# Gamers and Barrel Racers!! LETS SEE PICS!!



## BigBenLoverforLife (Sep 19, 2012)

I am dieing over the third photo! Did you guys come off?


----------



## lasso (Dec 21, 2012)

yea what happened


----------



## Lynxlover (Mar 11, 2012)

_Posted via Mobile Device_


----------



## BarrelracingArabian (Mar 31, 2010)

Well I dont have many pictures of me actually riding but I'll post a few

The sorrel arab I was riding Outlaw. Loved him but had a bad fall out with the bo.

Then Sugar Daddy my trainers grey quarter horse gelding who I can't seem to find any pictures but I will be running him till I can get my guy going. 

Then my new guy Chrome about 4, palomino and with a scetchy background he knows more then let on so the next few weeks we will be work on perfecting some things and then introduce walking the pattern to him.


----------



## hopie22 (Jan 28, 2013)

BigBenLoverforLife said:


> I am dieing over the third photo!
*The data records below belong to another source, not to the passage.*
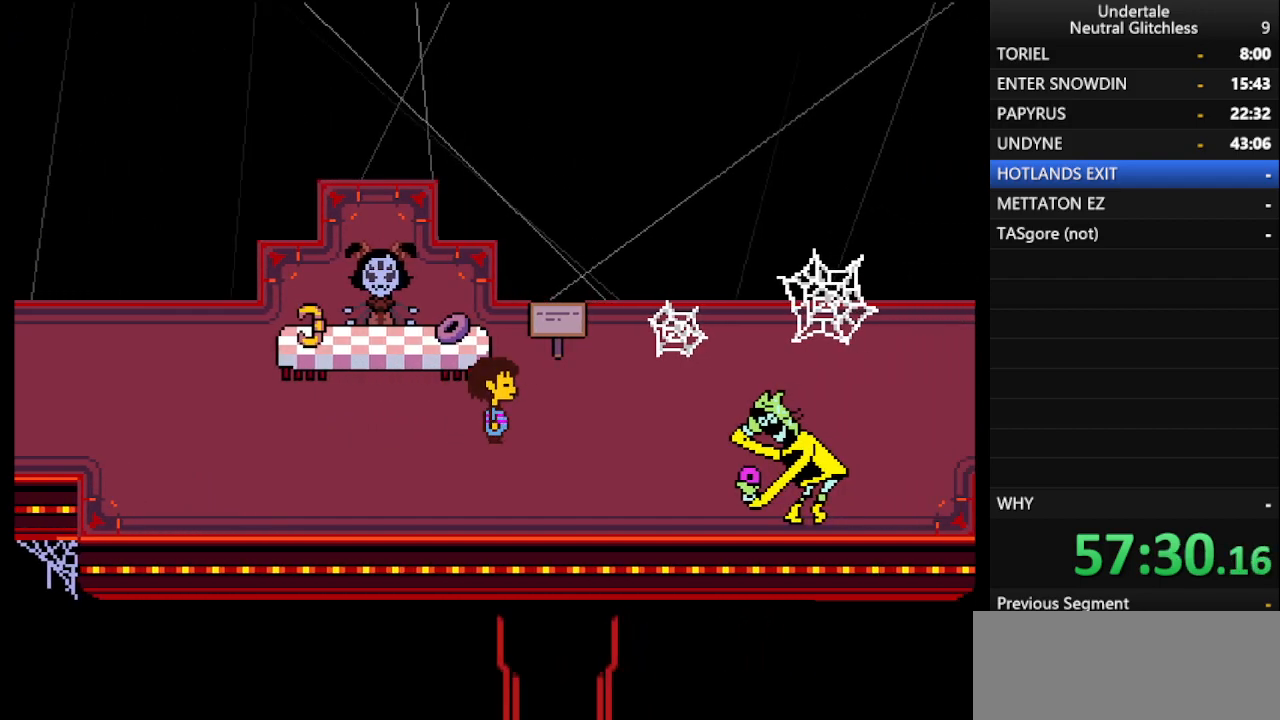
{"keys": ["right"], "events": []}
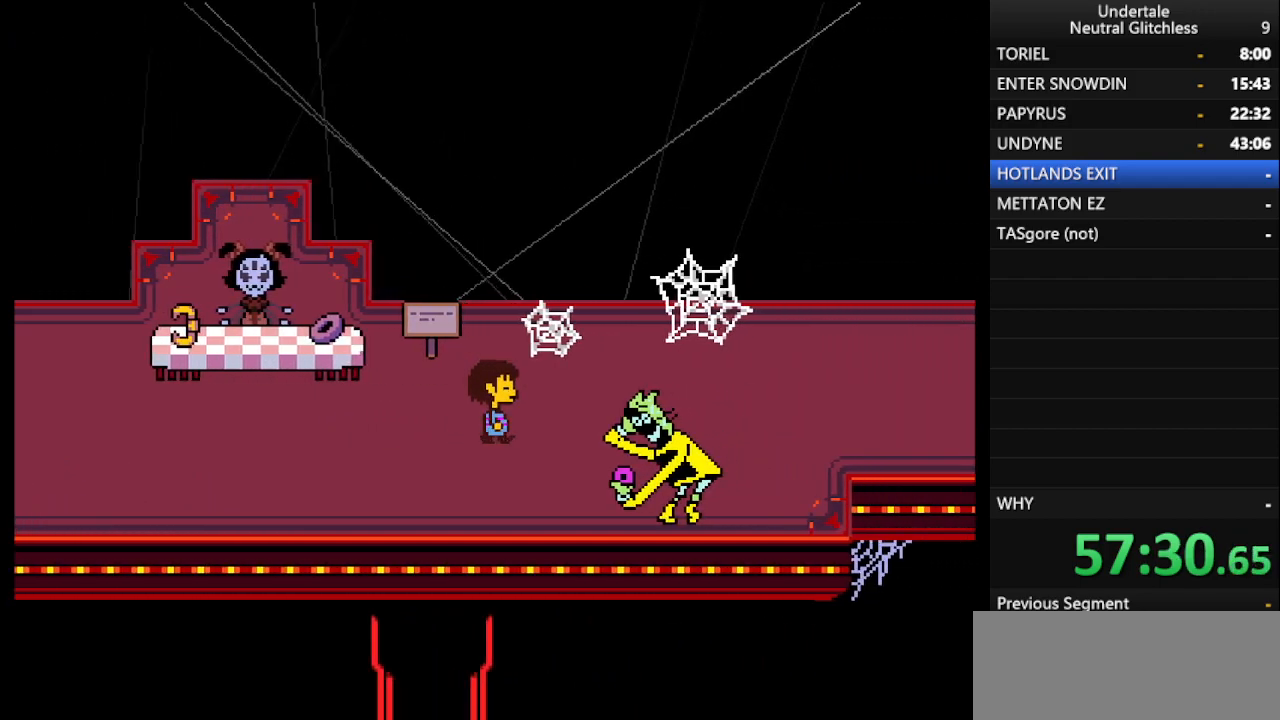
{"keys": ["right"], "events": [[183, "up", "down"], [317, "up", "up"]]}
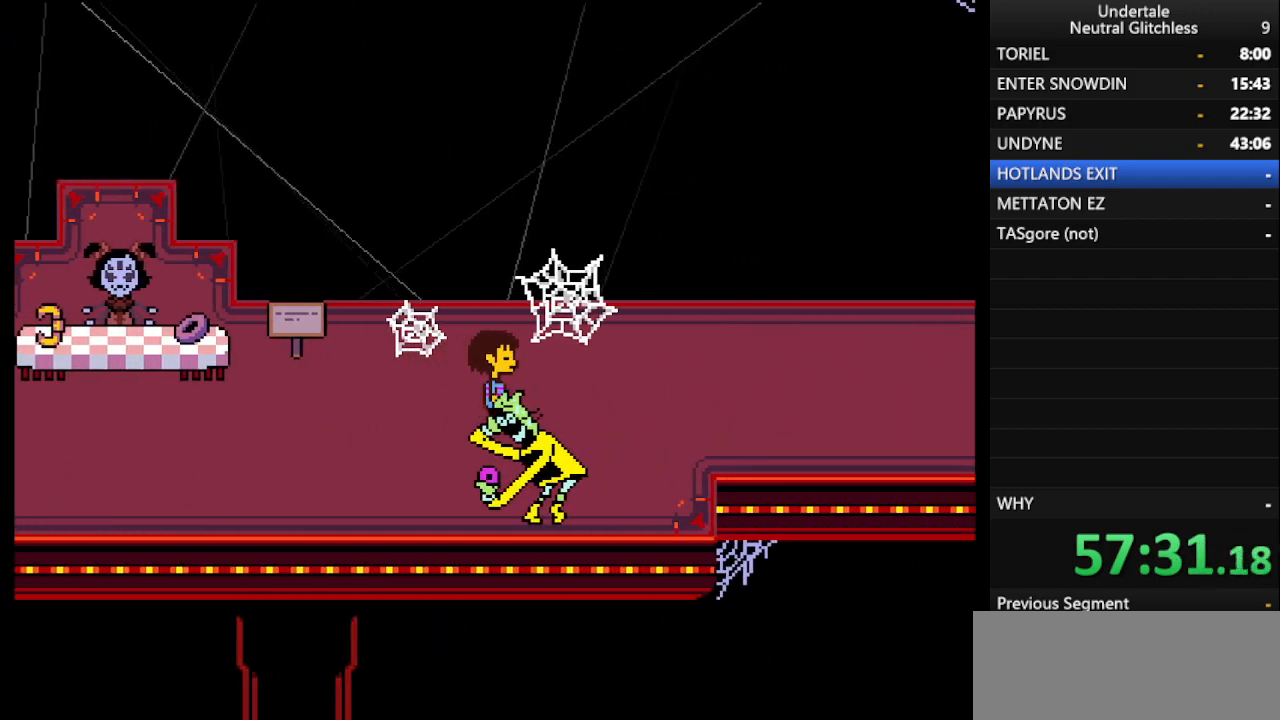
{"keys": ["right"], "events": []}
Did you guys come off?


 Yes we did fall off but we still took first!!  I left one foot out of the stirrup so she could swing up faster then i lost my stirrup and she started falling off and took me with her lol


----------



## hopie22 (Jan 28, 2013)

BarrelracingArabian said:


> Well I dont have many pictures of me actually riding but I'll post a few
> 
> The sorrel arab I was riding Outlaw. Loved him but had a bad fall out with the bo.
> 
> ...


I love the palimino gelding very pretty!!


----------



## kay56649 (Mar 25, 2012)

I watched that!!!! Is that when you hit the fence?


----------



## hopie22 (Jan 28, 2013)

kay56649 said:


> I watched that!!!! Is that when you hit the fence?
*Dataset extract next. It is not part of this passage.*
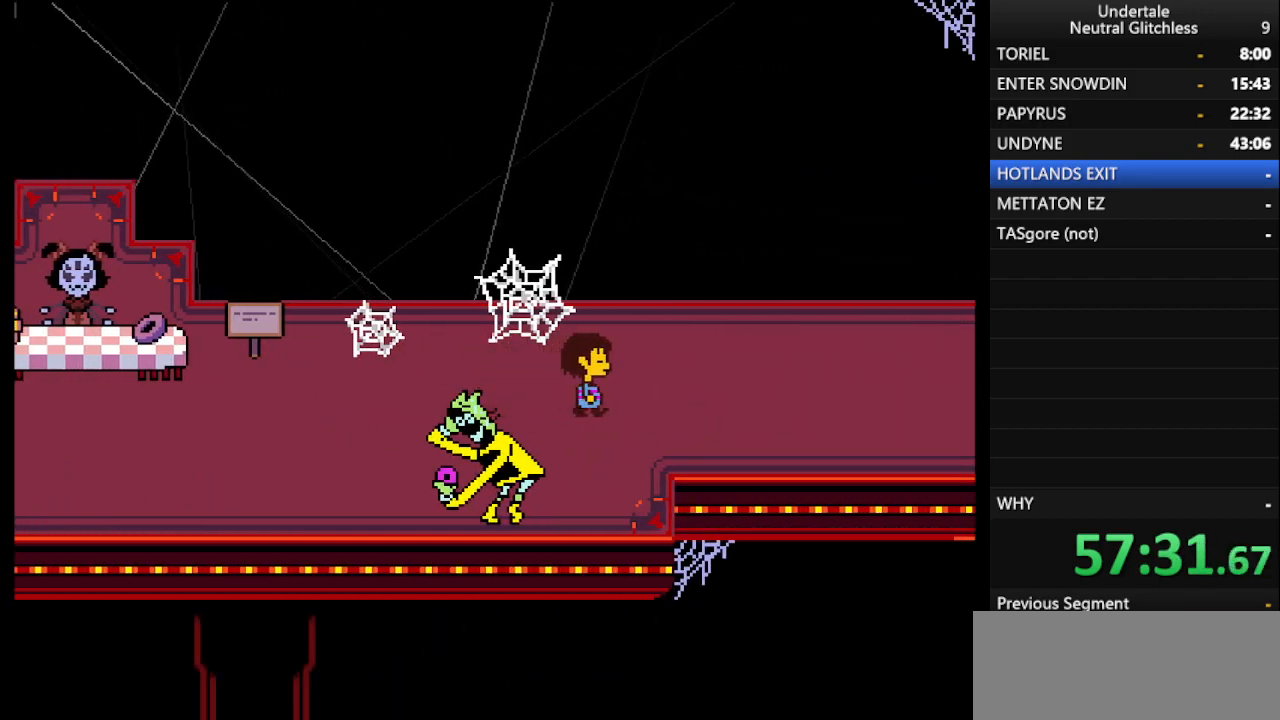
{"keys": ["right"], "events": []}
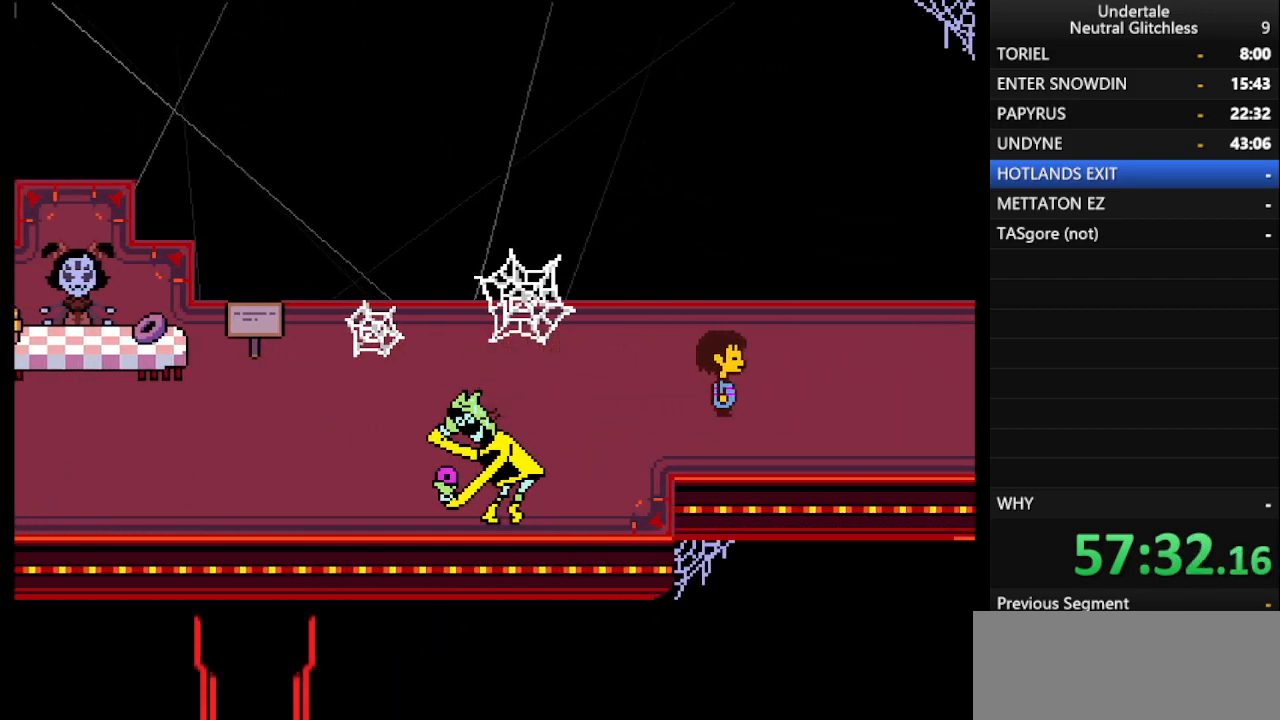
{"keys": ["right"], "events": []}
 Yes kayla we did hit the fence!!  and my chest and belly were scratched up pretty bad haha i will put the after the fall pic up later


----------



## kay56649 (Mar 25, 2012)

hopie22 said:


> Yes kayla we did hit the fence!!  and my chest and belly were scratched up pretty bad haha i will put the after the fall pic up later


Ha ha ok sounds good!!


----------



## hopie22 (Jan 28, 2013)

This is after the Fall!!


----------



## cowgirl4753 (Aug 3, 2012)

This is my mare, we started running last fall, dont have any pics of us running, though. Our first race of the year is on the 23rd!
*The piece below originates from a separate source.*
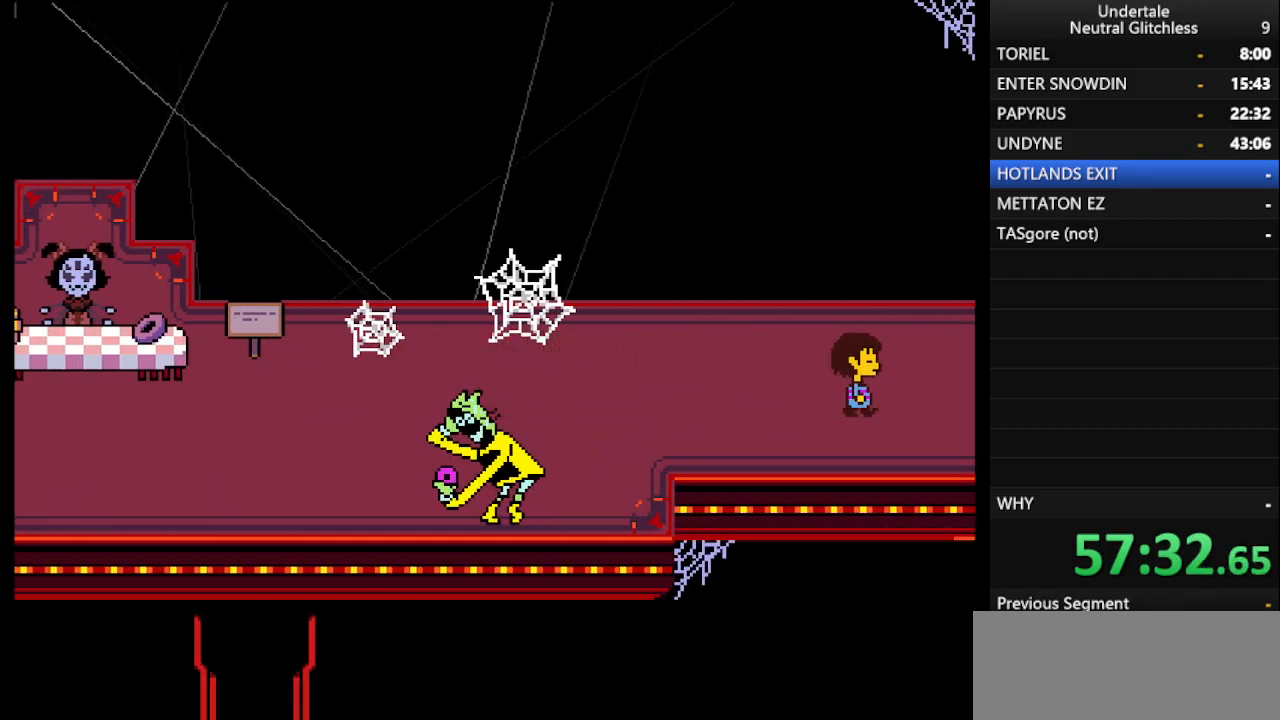
{"keys": ["right"], "events": []}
_Posted via Mobile Device_


----------



## cowgirl4753 (Aug 3, 2012)

Winter woolies all tacked up









_Posted via Mobile Device_


----------



## hopie22 (Jan 28, 2013)

cowgirl4753 said:


> This is my mare, we started running last fall, dont have any pics of us running, though. Our first race of the year is on the 23rd!
> 
> 
> 
> ...


She is Gorgeous!! and I hope you do good at your first race!! Let me know how it goes!!


----------



## cowgirl4753 (Aug 3, 2012)

This is the up and comer, he isnt this fat anymore but already loping the pattern. Probably start hauling him come summer.









_Posted via Mobile Device_


----------



## cowgirl4753 (Aug 3, 2012)

hopie22 said:


> She is Gorgeous!! and I hope you do good at your first race!! Let me know how it goes!!


Definitely and thank-you! I will probably post up a video too! It will only be our 3rd official race, so would love everyone's input!
_Posted via Mobile Device_


----------



## hopie22 (Jan 28, 2013)

cowgirl4753 said:


> Definitely and thank-you! I will probably post up a video too! It will only be our 3rd official race, so would love everyone's input!
> _Posted via Mobile Device_


Yes post a video i would love to see her run!!


----------



## cowgirl4753 (Aug 3, 2012)

hopie22 said:


> Yes post a video i would love to see her run!!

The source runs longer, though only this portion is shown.